Хлебнул кофе и опять на Варю воззрился, улыбнулся ей тепло: девочка моя. И вся хмарь с сердца сбежала и мысли дурные канули. Только страх остался, сжался комком и на душу лег. Варя не предаст, таскаться не станет – это точно. Но не факт, что не полюбит кого прежде чем его, и тогда уйдет, не станет игру в две руки затевать.
– Ты странный, ― повела плечами.
– Ординарный. А вот ты – ни на кого не похожа.
Варя губы поджала и за кусок торта принялась, обдумывая: подколол или комплимент отвесил?
– Не надо только по ушам ездить, ― поморщилась.
– Я искренне.
– Угу.
– Ты потому слышать комплименты не хочешь, что в себя не веришь или мне?
Варя с минуту молчала, разглядывая торт, как кусок пластилина и отодвинула решительно.
– Зашибись пообедали, ― процедила зло. ― Сначала в душу лез, потом надулся ни с того, ни с чего, теперь опять в душу полез. Отвали, понял?! ― процедила зло в лицо.

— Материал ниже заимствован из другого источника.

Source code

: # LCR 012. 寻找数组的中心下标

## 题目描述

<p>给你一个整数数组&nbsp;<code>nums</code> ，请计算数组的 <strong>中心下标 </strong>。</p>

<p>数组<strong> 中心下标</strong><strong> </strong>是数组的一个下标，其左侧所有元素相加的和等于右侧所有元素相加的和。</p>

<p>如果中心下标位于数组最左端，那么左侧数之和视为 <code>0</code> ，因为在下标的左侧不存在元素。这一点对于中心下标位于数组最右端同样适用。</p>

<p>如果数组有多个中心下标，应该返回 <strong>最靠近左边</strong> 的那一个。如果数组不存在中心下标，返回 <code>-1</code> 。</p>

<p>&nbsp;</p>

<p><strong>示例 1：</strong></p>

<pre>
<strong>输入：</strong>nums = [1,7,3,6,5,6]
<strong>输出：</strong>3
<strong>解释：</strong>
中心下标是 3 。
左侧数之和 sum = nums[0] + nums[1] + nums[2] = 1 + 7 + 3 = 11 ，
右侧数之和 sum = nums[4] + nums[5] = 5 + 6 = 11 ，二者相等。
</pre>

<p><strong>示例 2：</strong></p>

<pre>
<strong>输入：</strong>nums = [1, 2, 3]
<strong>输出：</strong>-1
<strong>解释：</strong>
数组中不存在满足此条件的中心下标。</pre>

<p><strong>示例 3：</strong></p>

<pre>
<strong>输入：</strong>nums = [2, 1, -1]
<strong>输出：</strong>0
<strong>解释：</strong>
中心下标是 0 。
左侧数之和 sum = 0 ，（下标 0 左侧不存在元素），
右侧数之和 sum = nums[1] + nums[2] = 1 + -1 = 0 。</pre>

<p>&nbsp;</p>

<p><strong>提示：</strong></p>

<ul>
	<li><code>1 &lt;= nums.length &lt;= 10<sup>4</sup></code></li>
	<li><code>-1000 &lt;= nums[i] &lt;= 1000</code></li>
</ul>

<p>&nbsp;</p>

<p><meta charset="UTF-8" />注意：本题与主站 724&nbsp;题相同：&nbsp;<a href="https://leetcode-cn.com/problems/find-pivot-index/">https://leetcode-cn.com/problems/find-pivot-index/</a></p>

Максим оглядел ее и притянул к себе, накрыл губы, чуть испачканные шоколадом. Варя ему в грудь кулачками уперлась, отпихнуть попыталась. Зажал крепко и в рот языком проник – притихла, кулачки разжала. Раздражение в никуда кануло, зато внизу живота запульсировало и теплом растекаться начало. И она шевельнуться боялась слушая это странное, чувство, непонятное, необычное, очень схожее с тем что в свое время часто посещало ее во сне. Но там оно было долгим и размытым, а здесь ярким.